### What the exercise asks
From the records below, transcribe only the lines running from the one with "Many algorithms have" through the one with "them. These parameters". Keep both of those end lines.

━━━ Raw data ━━━

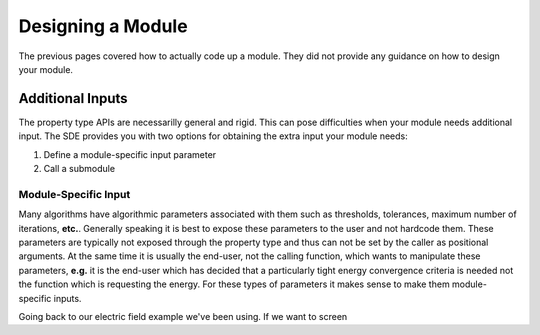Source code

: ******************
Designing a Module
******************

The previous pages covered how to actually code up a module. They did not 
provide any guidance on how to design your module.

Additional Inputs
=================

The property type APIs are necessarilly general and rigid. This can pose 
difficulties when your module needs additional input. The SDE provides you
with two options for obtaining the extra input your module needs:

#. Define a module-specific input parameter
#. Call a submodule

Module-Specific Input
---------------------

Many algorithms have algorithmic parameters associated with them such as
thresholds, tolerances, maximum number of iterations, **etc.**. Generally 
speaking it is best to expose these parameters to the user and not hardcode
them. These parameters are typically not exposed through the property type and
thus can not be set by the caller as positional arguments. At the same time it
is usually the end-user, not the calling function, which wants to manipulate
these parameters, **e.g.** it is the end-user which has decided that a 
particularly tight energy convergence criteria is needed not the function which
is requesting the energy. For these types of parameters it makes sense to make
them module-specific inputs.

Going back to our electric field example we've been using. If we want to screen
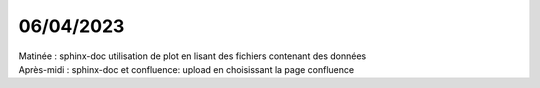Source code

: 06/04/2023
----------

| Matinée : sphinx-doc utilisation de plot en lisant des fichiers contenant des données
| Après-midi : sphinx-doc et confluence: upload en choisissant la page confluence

━━━
━━━ Raw data ━━━

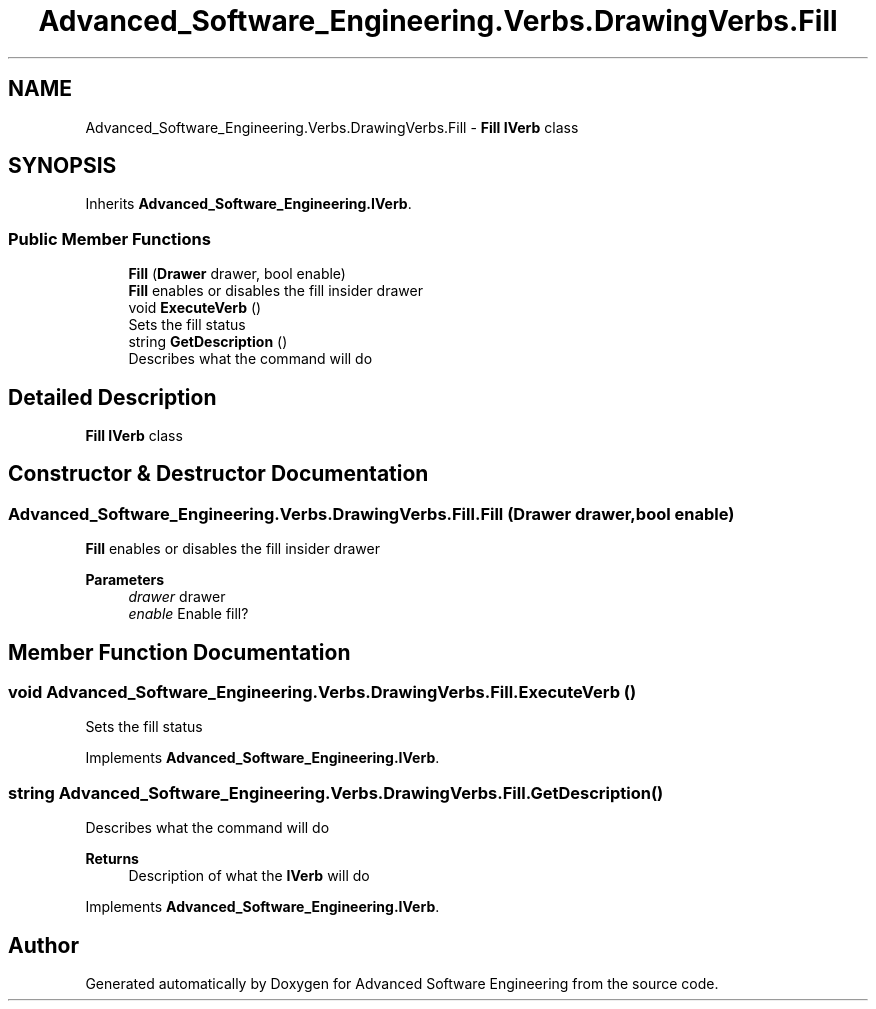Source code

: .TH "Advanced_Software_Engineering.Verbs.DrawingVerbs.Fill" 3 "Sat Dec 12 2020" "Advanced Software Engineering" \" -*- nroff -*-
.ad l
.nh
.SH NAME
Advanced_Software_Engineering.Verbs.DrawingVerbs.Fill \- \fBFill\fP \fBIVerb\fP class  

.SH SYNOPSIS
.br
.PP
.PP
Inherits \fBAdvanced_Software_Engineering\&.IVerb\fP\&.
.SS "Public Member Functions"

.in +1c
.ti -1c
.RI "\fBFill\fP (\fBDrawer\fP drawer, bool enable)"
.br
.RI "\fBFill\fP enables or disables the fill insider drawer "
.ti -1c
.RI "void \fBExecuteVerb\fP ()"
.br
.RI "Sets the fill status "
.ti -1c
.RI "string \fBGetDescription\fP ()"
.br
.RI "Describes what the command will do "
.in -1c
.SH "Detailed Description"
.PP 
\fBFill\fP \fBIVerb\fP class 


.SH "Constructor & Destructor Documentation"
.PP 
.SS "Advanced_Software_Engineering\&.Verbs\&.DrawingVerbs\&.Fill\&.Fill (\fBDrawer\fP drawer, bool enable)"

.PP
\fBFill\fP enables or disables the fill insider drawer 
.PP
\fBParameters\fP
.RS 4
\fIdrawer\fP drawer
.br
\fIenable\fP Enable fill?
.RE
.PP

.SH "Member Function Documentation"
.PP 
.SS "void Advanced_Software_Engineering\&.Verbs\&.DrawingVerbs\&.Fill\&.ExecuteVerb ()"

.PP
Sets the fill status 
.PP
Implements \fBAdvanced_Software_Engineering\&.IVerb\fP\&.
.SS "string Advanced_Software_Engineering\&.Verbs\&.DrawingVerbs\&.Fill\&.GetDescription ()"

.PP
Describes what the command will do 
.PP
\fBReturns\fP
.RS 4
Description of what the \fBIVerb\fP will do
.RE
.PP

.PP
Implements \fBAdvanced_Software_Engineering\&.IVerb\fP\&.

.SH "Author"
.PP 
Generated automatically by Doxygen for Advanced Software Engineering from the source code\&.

━━━
━━━ Raw data ━━━

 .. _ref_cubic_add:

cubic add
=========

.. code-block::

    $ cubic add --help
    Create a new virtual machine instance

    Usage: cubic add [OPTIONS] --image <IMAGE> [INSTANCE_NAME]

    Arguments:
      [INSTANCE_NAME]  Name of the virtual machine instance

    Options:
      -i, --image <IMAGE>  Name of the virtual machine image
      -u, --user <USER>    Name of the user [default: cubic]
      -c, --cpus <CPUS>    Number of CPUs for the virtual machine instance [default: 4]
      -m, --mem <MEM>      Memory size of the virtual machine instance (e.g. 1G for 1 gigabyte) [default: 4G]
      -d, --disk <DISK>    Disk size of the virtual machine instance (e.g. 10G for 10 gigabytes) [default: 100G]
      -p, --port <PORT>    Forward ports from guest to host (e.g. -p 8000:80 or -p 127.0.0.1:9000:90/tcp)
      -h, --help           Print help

━━━

### Written solution
Many algorithms have algorithmic parameters associated with them such as
thresholds, tolerances, maximum number of iterations, **etc.**. Generally 
speaking it is best to expose these parameters to the user and not hardcode
them. These parameters are typically not exposed through the property type and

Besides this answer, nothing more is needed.